• [What is needed]:
Once the pictures are removed, output the remaining entries exactly as given.

• [Source data]:
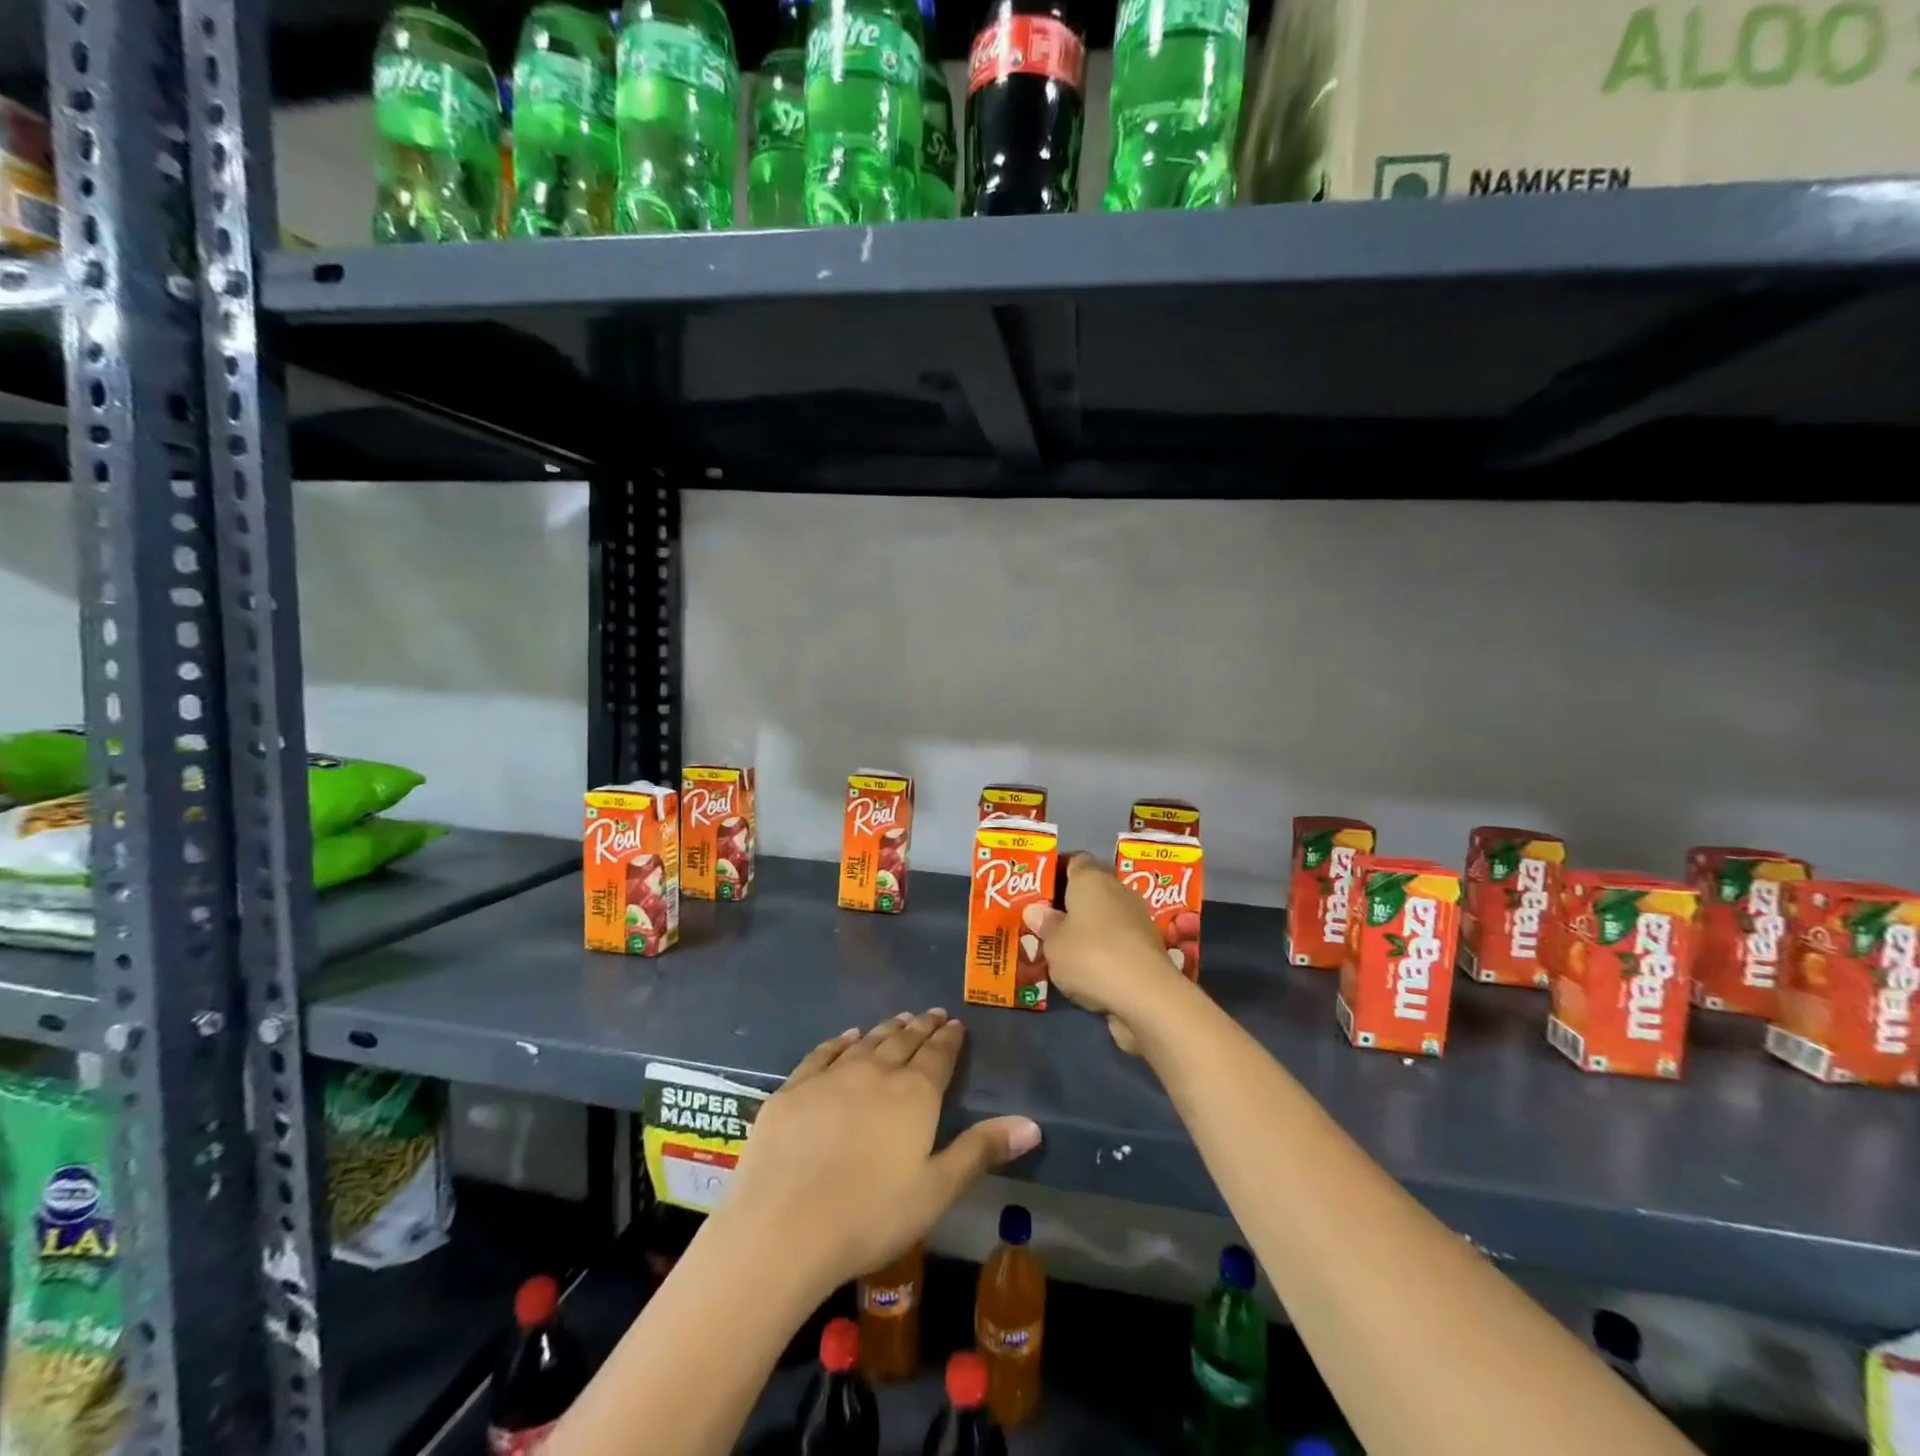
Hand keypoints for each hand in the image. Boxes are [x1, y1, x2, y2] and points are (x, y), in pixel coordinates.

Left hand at [721, 1010, 1040, 1301]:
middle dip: (921, 1027)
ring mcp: (832, 1076)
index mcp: (914, 1094)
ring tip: (899, 1019)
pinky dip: (840, 1041)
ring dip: (886, 1029)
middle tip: (931, 1014)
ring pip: (867, 1042)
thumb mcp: (937, 1190)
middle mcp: (876, 1072)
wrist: (783, 1227)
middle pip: (903, 1041)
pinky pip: (824, 1052)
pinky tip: (847, 1036)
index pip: (938, 1056)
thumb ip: (981, 1150)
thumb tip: (1033, 1124)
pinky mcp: (794, 1088)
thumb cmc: (870, 1216)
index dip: (948, 1039)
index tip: (955, 1023)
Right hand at [1023, 854, 1190, 1053]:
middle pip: (1093, 889)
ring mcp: (1139, 918)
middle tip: (1049, 922)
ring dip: (1092, 929)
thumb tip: (1036, 910)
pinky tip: (1091, 970)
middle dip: (1074, 903)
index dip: (1059, 871)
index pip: (1075, 861)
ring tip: (1067, 949)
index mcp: (1091, 879)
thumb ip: (1045, 925)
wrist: (1146, 994)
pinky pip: (1120, 941)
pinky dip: (1108, 950)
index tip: (1043, 890)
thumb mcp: (1053, 943)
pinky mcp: (1150, 947)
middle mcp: (1118, 890)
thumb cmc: (1090, 955)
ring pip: (1108, 916)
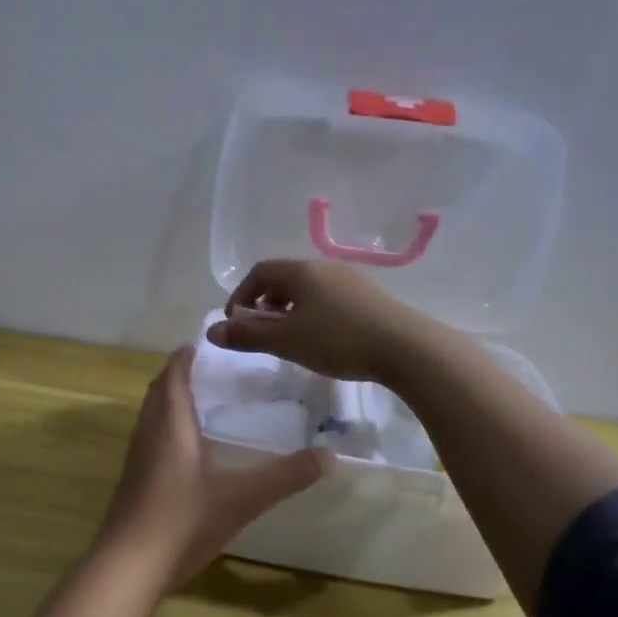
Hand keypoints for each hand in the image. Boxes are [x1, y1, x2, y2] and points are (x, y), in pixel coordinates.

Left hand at [94, 345, 328, 586]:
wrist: (128, 566)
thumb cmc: (183, 522)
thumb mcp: (242, 498)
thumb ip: (285, 476)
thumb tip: (330, 456)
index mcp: (170, 425)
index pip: (173, 376)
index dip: (185, 357)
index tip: (205, 342)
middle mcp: (148, 434)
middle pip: (158, 392)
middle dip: (177, 374)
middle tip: (208, 368)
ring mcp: (136, 459)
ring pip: (150, 415)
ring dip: (169, 400)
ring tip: (200, 400)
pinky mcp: (133, 482)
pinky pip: (149, 438)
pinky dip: (166, 427)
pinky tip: (187, 449)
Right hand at [205, 259, 424, 381]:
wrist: (406, 348)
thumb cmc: (337, 340)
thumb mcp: (286, 341)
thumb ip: (247, 336)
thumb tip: (211, 332)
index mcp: (301, 271)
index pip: (259, 272)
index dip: (241, 296)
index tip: (236, 324)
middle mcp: (324, 268)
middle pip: (283, 278)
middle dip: (264, 303)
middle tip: (259, 331)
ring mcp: (350, 281)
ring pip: (307, 289)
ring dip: (288, 309)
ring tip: (288, 337)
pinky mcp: (369, 298)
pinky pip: (328, 299)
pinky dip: (311, 314)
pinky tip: (320, 339)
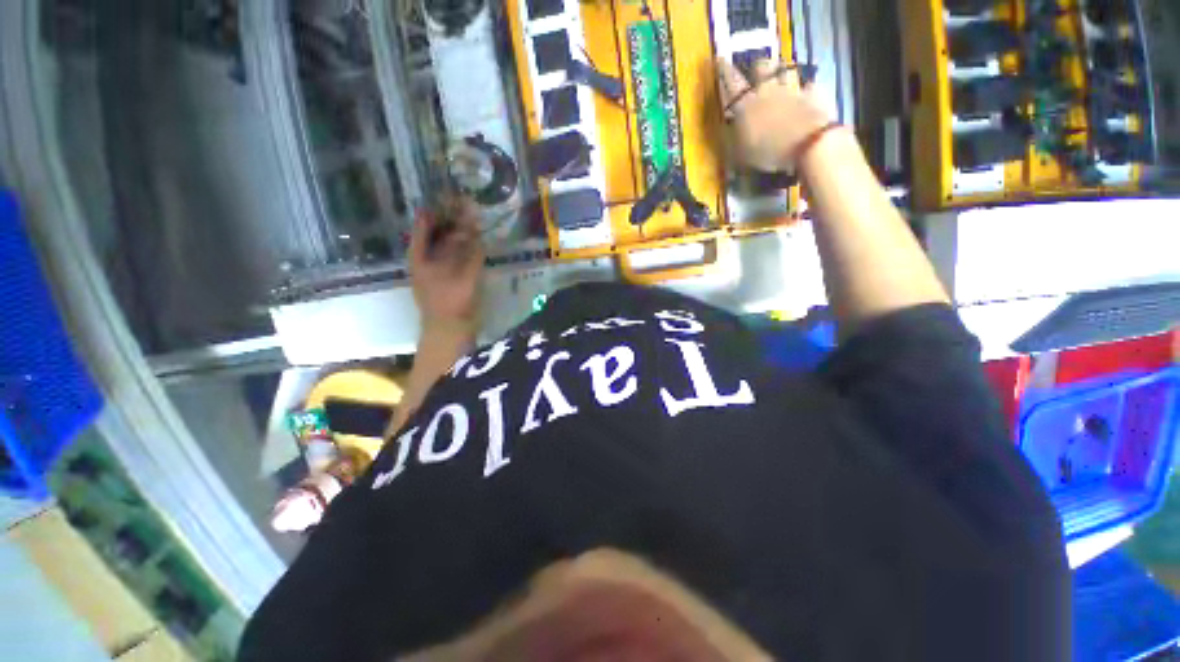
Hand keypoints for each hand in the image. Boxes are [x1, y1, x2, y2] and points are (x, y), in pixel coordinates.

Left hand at [410, 197, 484, 337]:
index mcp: (420, 255)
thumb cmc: (451, 304)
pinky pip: (458, 255)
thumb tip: (475, 228)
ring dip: (461, 231)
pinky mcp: (450, 277)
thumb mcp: (463, 276)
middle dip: (452, 218)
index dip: (436, 208)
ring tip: (475, 217)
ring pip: (448, 242)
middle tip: (468, 203)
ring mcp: (438, 268)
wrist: (450, 332)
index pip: (425, 223)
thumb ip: (471, 253)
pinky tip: (478, 240)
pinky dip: (467, 246)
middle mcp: (427, 258)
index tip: (451, 194)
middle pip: (438, 232)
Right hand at [717, 58, 832, 171]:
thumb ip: (733, 137)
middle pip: (761, 67)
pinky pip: (809, 85)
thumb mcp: (740, 153)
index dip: (724, 71)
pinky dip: (807, 88)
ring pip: (785, 71)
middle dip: (757, 66)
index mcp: (747, 104)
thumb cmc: (768, 152)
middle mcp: (768, 91)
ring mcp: (792, 90)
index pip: (731, 82)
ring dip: (781, 73)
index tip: (719, 59)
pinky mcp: (813, 95)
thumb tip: (729, 126)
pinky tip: (807, 92)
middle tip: (756, 69)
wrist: (807, 144)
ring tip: (780, 76)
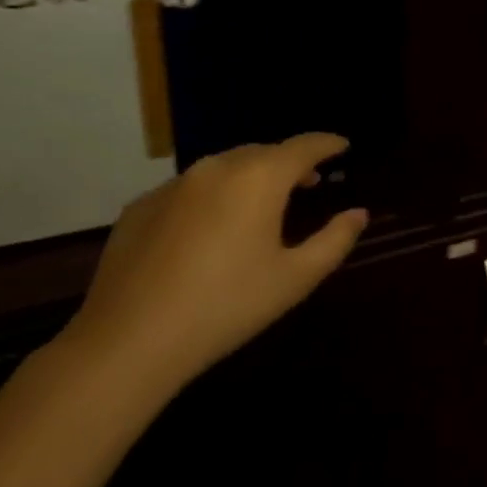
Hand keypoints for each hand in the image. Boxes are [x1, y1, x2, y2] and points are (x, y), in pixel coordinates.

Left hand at [62, 135, 367, 393]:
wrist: (127, 343)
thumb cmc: (226, 307)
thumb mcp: (294, 279)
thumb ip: (334, 240)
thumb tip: (358, 213)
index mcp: (259, 177)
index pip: (304, 146)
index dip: (327, 144)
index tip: (342, 146)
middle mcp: (217, 167)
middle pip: (263, 152)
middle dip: (289, 162)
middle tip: (307, 181)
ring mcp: (173, 184)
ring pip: (224, 166)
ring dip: (249, 176)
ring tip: (260, 203)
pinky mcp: (140, 207)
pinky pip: (188, 189)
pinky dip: (210, 196)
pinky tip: (208, 229)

• [Answer below]:
Hand keypoints for each hand in the image. Boxes are [x1, y1, x2, y2] and points are (x, y), in pixel coordinates.

Left hand at [721, 1010, 1040, 1301]:
middle dip: (921, 1027)
ring mcp: (832, 1076)
index mcp: (914, 1094)
ring tip: (899, 1019)
pinky dip: (840, 1041)
ring dip: (886, 1029)
middle tip: (931, 1014)
ring pip: (867, 1042)
thumb mcp: (937, 1190)
middle mcp: (876, 1072)
wrist: (783, 1227)
middle pip: (903, 1041)
pinky pip: (824, 1052)
pinky tip: (847, 1036)
index pip: (938, 1056)
thumb ip: (981, 1150)
thumb tip: (1033, 1124)
pinky mcp: (794, 1088)
thumb cmc: (870, 1216)
index dip: (948, 1039)
index tip: (955, 1023)
Right hand at [1023, 854, 1190, 1053]:
middle pip: (1093, 889)
ring mcp: (1139, 918)
middle tip: (1049, 922)
ring dip: (1092, 929)
thumb tip: (1036, 910)
pinky tip: (1091, 970)
middle dip: (1074, 903)
index dip: (1059, 871)
index pip: (1075, 861)
ring tip: (1067, 949)
index mcp: (1091, 879)
thumb ip: (1045, 925)
wrist: (1146, 994)
pinky pip: (1120, 941)
pinky dip: (1108, 950)
index tip: (1043, 890)
thumb mcp: (1053, 943)
pinky mcp: (1150, 947)
middle mcp: (1118, 890)
thumb cmc: (1090, 955)
ring pip: (1108, 916)
Hand keypoints for each hand in the image. Boxes are [x1, y1, x2, y2] and points are (x, y), in pixel coordinates.

Left hand at [94, 345, 328, 586]:
wrist: (128, 566)
thumb cmc: (183, 522)
thumb mcp: (242, 498)
thumb ip: (285, 476)
thumb tip: (330, 456)
index mcp: (170, 425)
index pip: (173, 376)
index dip: (185, 357)
index tip: (205, 342)
middle mcp: (148, 434)
middle pip: (158, 392)
middle dip: (177, 374)
middle tip: (208, 368)
ring mcp: (136, 459)
ring pip: (150, 415)
ring dip: (169, 400)
ring tip: (200, 400)
pinky mcp: (133, 482)
pinky pip: (149, 438)
pinky dip: (166, 427)
pinky tip: (187, 449)
Right hand at [205, 259, 424, 381]:
wrist: (406, 348)
thumb cmc: (337, 340)
thumb mcp: (286, 341)
thumb ip: (247, 336)
thumb tip: (211, 332)
index mcp: (301, 271)
index pip: (259, 272)
index dip: (241, 296)
index tip: (236, 324)
middle mcp: (324, 268)
middle pip: (283, 278)
middle dip: (264, 303)
middle tip: (259, 331)
ring mcp: (350, 281)
ring pip: (307, 289)
ring dip: (288, 309)
ring tip: (288, 337)
pinky mcp: (369, 298)
pinky pip: (328, 299)
pinky dip: (311, 314)
pinky tip: (320, 339)
Hand keypoints for each hand in the image. Boxes are [x1, y1, x2, y2] and points are (x, y), in pixel coordinates.

Left hand at [410, 197, 484, 337]:
index mcp: (420, 255)
thumb cmc: (451, 304)
pinky pip: (458, 255)
thumb tip: (475, 228)
ring dip: (461, 231)
pinky mcp: (450, 277)
thumb mcp: (463, 276)
middle dip: (452, 218)
index dip: (436, 208)
ring tip: (475, 217)
ring pip: (448, 242)
middle tip: (468, 203)
ring mcp: (438, 268)
wrist: (450, 332)
index pip: (425, 223)
thumb ip: (471, 253)
pinky tip: (478, 240)
pinky dip: (467, 246)
middle mcp: (427, 258)
index tip: (451, 194)
middle pip: (438, 232)
Right hand at [717, 58, 832, 171]:
thumb ip: (733, 137)
middle pip: (761, 67)
pinky pip: (809, 85)
thumb mcp: (740, 153)
index dip: (724, 71)
pinky dip: (807, 88)
ring pip: (785, 71)
middle dip: (757, 66)
index mcp: (747, 104)
thumb cmc: (768, 152)
middle mcp: (768, 91)
ring mcp: (792, 90)
index pip: (731, 82)
ring dip: (781, 73)
index tip: (719, 59)
pinky mcp: (813, 95)
thumb tip: (729, 126)
pinky tip: (807, 92)
middle tip: (756, 69)
wrist: (807, 144)
ring tip: (780, 76)
Hand keypoints for each hand in the image. Boxes are [x1, y1, x2, y2] and points are (x, y), in pixel coordinates.

Left hand at [62, 135, 367, 393]:
wrist: (127, 343)
thumb cmc: (226, 307)
thumb mcp: (294, 279)
thumb ip: (334, 240)
thumb tip: (358, 213)
index mcp: (259, 177)
index pip: (304, 146)
index dip: (327, 144)
index tip: (342, 146)
middle mcp: (217, 167)
middle pip: (263, 152)
middle dip: (289, 162)
middle tip: (307, 181)
ring mcp: (173, 184)
ring pip: (224, 166)
ring dip: (249, 176)
ring tip: (260, 203)
pinky mcp: (140, 207)
pinky pip: (188, 189)
pinky dip: (210, 196)
pinky tip: (208, 229)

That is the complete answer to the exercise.